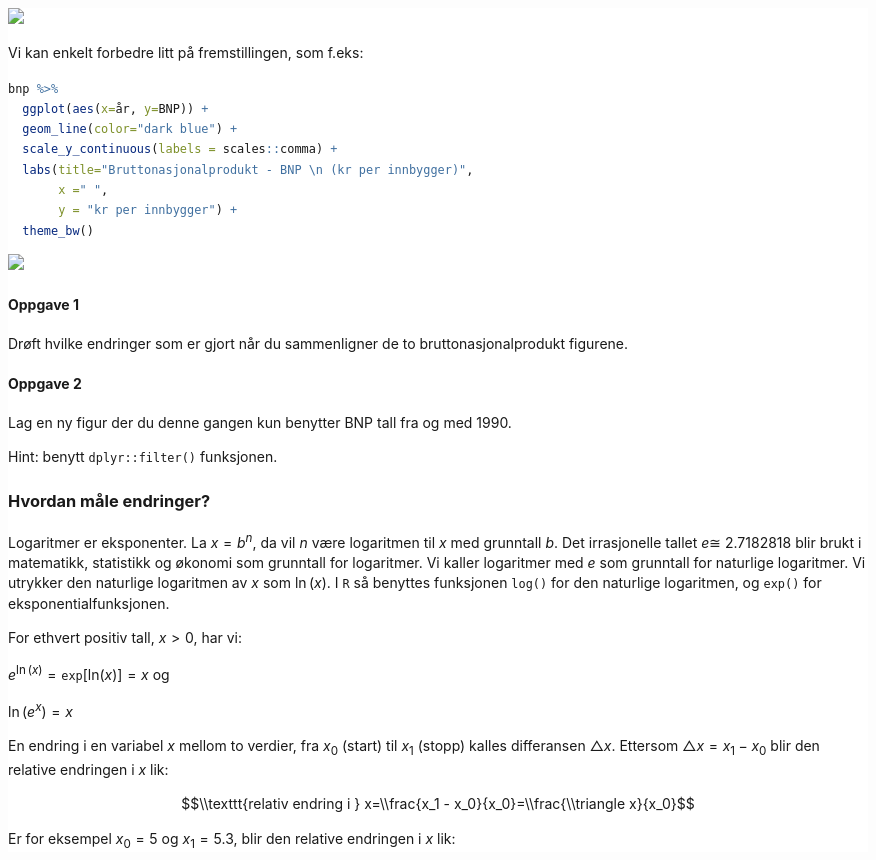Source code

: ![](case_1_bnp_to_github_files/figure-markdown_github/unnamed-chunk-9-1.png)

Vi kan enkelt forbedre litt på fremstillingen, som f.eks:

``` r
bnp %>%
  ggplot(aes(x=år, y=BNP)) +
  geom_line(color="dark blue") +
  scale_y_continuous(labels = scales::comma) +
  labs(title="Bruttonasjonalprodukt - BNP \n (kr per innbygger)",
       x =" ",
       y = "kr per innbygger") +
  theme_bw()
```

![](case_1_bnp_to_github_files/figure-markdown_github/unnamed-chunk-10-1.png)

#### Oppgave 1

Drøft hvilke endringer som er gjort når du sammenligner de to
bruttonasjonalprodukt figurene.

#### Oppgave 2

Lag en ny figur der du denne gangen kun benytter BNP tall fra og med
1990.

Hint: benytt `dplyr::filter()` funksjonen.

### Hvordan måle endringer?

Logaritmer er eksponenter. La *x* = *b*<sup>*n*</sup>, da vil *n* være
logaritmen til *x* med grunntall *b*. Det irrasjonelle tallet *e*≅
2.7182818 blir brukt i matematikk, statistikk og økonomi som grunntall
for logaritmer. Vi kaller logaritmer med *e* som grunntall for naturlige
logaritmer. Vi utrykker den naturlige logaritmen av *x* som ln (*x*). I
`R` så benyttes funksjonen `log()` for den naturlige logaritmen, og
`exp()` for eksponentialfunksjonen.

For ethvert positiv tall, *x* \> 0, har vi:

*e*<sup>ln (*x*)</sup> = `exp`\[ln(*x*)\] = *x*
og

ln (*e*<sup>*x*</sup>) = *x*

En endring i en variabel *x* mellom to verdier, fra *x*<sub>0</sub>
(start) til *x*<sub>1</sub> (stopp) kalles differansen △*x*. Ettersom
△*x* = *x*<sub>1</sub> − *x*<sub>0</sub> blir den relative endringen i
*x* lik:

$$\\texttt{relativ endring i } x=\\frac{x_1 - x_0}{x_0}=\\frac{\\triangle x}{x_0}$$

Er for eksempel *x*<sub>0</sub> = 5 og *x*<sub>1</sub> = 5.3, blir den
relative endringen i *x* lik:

⁂

**TRY IT**
Word for word, restate the lines running from the one containing "logaritmen til *x*" through the final line of the records above, and nothing besides.

**RESPONSE TO THE TASK**
logaritmen til *x* med grunntall *b*. Det irrasjonelle tallet *e*≅
2.7182818 blir brukt i matematikk, statistikk og økonomi som grunntall
for logaritmer. Vi kaller logaritmer med *e* som grunntall for naturlige
logaritmer. Vi utrykker den naturlige logaritmen av *x* som ln (*x*). I
`R` så benyttes funksjonen `log()` for den naturlige logaritmen, og
`exp()` for eksponentialfunksjonen.

For ethvert positiv tall, *x* \> 0, har vi:

*e*<sup>ln (*x*)</sup> = `exp`\[ln(*x*)\] = *x*
og

ln (*e*<sup>*x*</sup>) = *x*

En endring i en variabel *x* mellom to verdier, fra *x*<sub>0</sub>
(start) til *x*<sub>1</sub> (stopp) kalles differansen △*x*. Ettersom
△*x* = *x*<sub>1</sub> − *x*<sub>0</sub> blir den relative endringen i
*x* lik:

$$\\texttt{relativ endring i } x=\\frac{x_1 - x_0}{x_0}=\\frac{\\triangle x}{x_0}$$

Er for eksempel *x*<sub>0</sub> = 5 og *x*<sub>1</sub> = 5.3, blir den
relative endringen i *x* lik:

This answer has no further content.